Collected data:
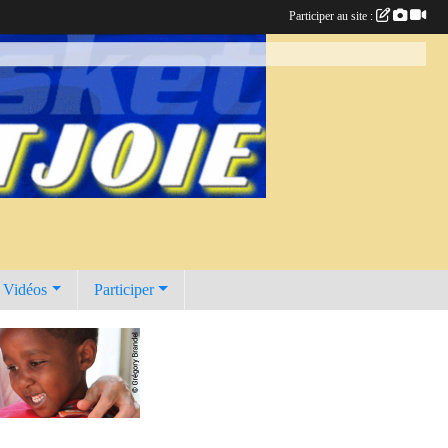
Participer au site :
t Vidéos
Participer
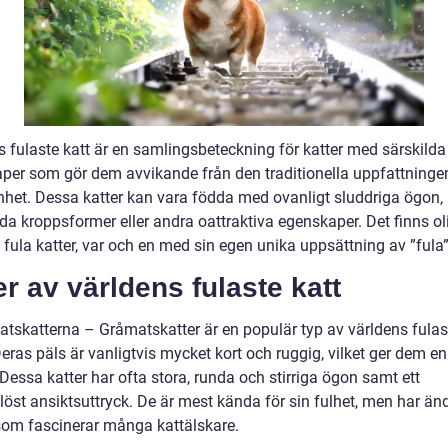
s fulaste katt är en samlingsbeteckning för katter med särskilda
per som gör dem avvikande från den traditionella uppfattning
nhet. Dessa katter kan vara födda med ovanligt sluddriga ögon, 
da kroppsformer eller andra oattraktiva egenskaper. Det finns ol
 fula katter, var och en med sin egen unika uppsättning av ”fula”
r av världens fulaste katt
atskatterna – Gråmatskatter är en populär typ av världens fulas
Deras päls är vanligtvis mycket kort och ruggig, vilket ger dem en
Dessa katter har ofta stora, runda och stirriga ögon samt ett
löst ansiktsuttryck. De är mest kända för sin fulhet, men har än
om fascinerar många kattälskare.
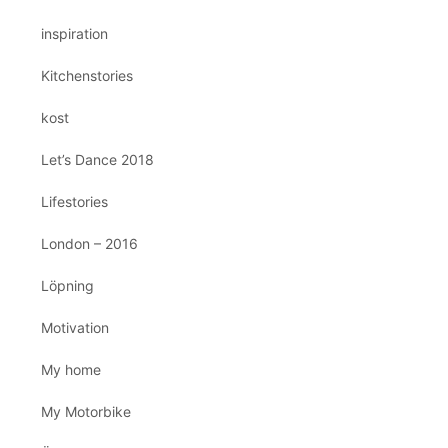
inspiration
Kitchenstories
kost
Let’s Dance 2018
Lifestories
London – 2016
Löpning
Motivation
My home
My Motorbike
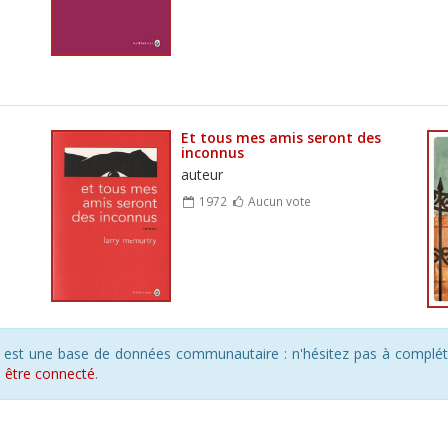
Et tous mes amis seront des
inconnus
auteur
1972
Aucun vote
s est une base de données communautaire : n'hésitez pas à compléte
s
être connecté
.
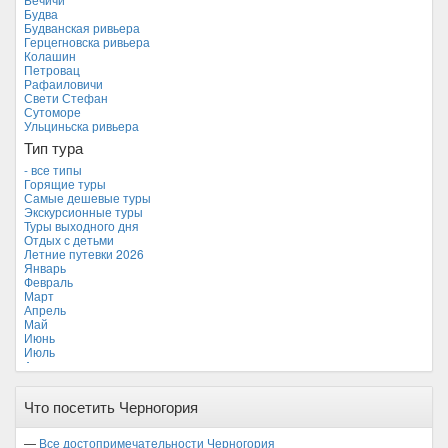
Камбоджа
Будва
Кипр
Будванская ривьера
Куба
Герцегновска ривьера
Мальдивские острова
Колашин
Мальта
Петровац
Новая Зеландия
Рафаиловичи
Объединенные Арабские Эмираты
Свети Стефан
Перу
Сутоморе
Россия
Ульциньска ривьера
Таиланд
Тип тура
Тунис
Турция
- все типы
Финляндия
Горящие туры
Франция
Самые дешевые туры
Хорватия
Экскурсионные туры
Черногория *
Туры выходного дня
Чехия
Отдых с детьми
Летние путевки 2026
Январь
Февраль
Март
Апрель
Май
Июнь
Июль
Август
Сентябрь
Октябрь
Что посетить Черногория
Ноябрь
Декабрь
—
Все достопримечательности Черногория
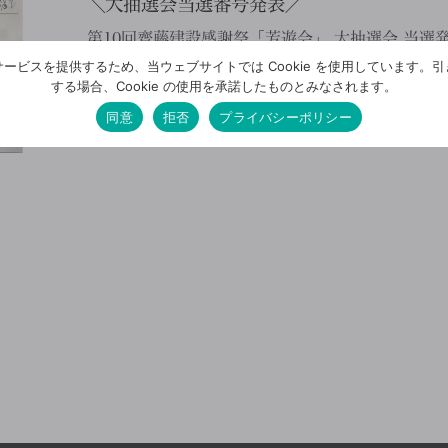
＼大抽選会当選番号発表／
第10回齊藤建設感謝祭「芳遊会」 大抽選会 当選
って、ご確認をお願いします
当選番号は ・ 
ービスを提供するため、当ウェブサイトでは Cookie を使用しています。
する場合、Cookie の使用を承諾したものとみなされます。
等 シャワートイレ 029番 & […]
同意
拒否
プライバシーポリシー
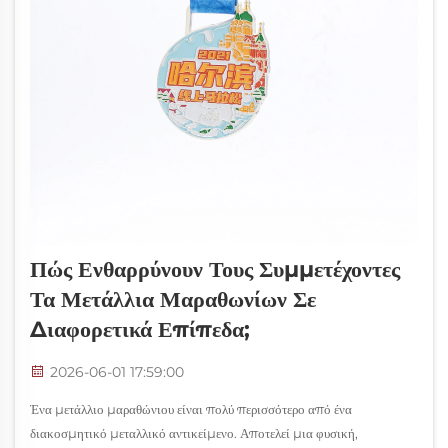
Πώς Ενθαρρύνουν Τους Συμμετέχοντες
Τα Μετάλλια Μαραθωνίων Σε
Διαφορετικά Επίπεδα;
2026-06-01 17:59:00
Ένα μετάλλιο μαραθώνιου είναι πολύ περισσότερο από ένα
διακοσμητικό μεταλλικό αντικείμενο. Αποτελεί μια φυσική,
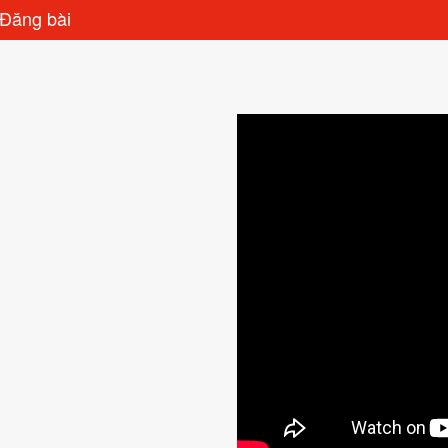
Đăng bài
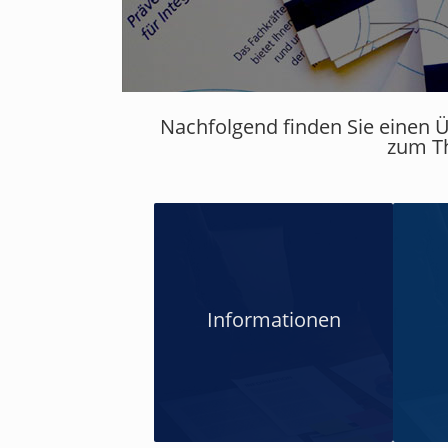
Nachfolgend finden Sie einen Ü
zum Th
Informationen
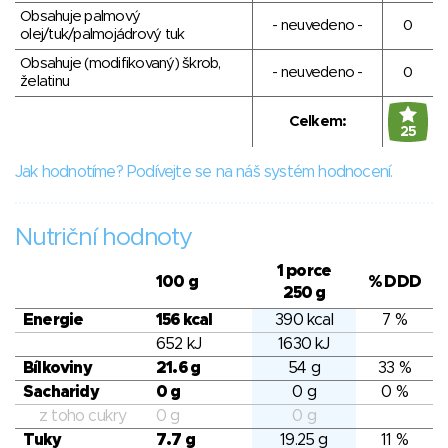
Obsahuje palmový
- neuvedeno -
0
olej/tuk/palmojádrový tuk
Obsahuje (modifikovaný) škrob,
- neuvedeno -
0
želatinu
Celkem:
25
Jak hodnotíme? Podívejte se na náš systém hodnocení.
Nutriční hodnoty
1 porce
100 g
% DDD
250 g
Energie
156 kcal
390 kcal
7 %
652 kJ
1630 kJ
Bílkoviny
21.6 g
54 g
33 %
Sacharidy
0 g
0 g
0 %
z toho cukry
0 g
0 g
Tuky
7.7 g
19.25 g
11 %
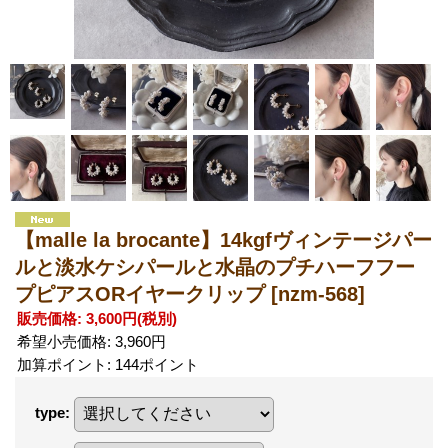
【malle la brocante】14kgfヴィンテージパー
ルと淡水ケシパールと水晶のプチハーフフー
プピアスORイヤークリップ
[nzm-568]
販売価格
:
3,600円
(税別)
希望小売価格
:
3,960円
加算ポイント: 144ポイント
type
:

AIM OF THE EXERCISE: Swap "Μετάλλια" for "Βραβεία" in the entries from the line with "Πώς Ενθαρρύνουν Τους Συμμετέχοντες" up to and including the line with "Informationen", keeping everything else unchanged. Return only those lines, without the pictures.

OUTPUT OF THE EXERCISE:
Πώς Ενθαρρύνουν Τους Συμμετέχοντες
Τα Βραβεία Μαραθωνίων Σε
Διαφορετικά Επίπεδα;
2026-06-01 17:59:00
Ένα μετάλλιο μαραθώνιου είναι πολύ περισσότερο από ένα
διακοσμητικό μεταλλικό αντικείμενο. Αποτελεί μια φυσική,
Đăng bài
Nachfolgend finden Sie einen Ü
zum Th
Informationen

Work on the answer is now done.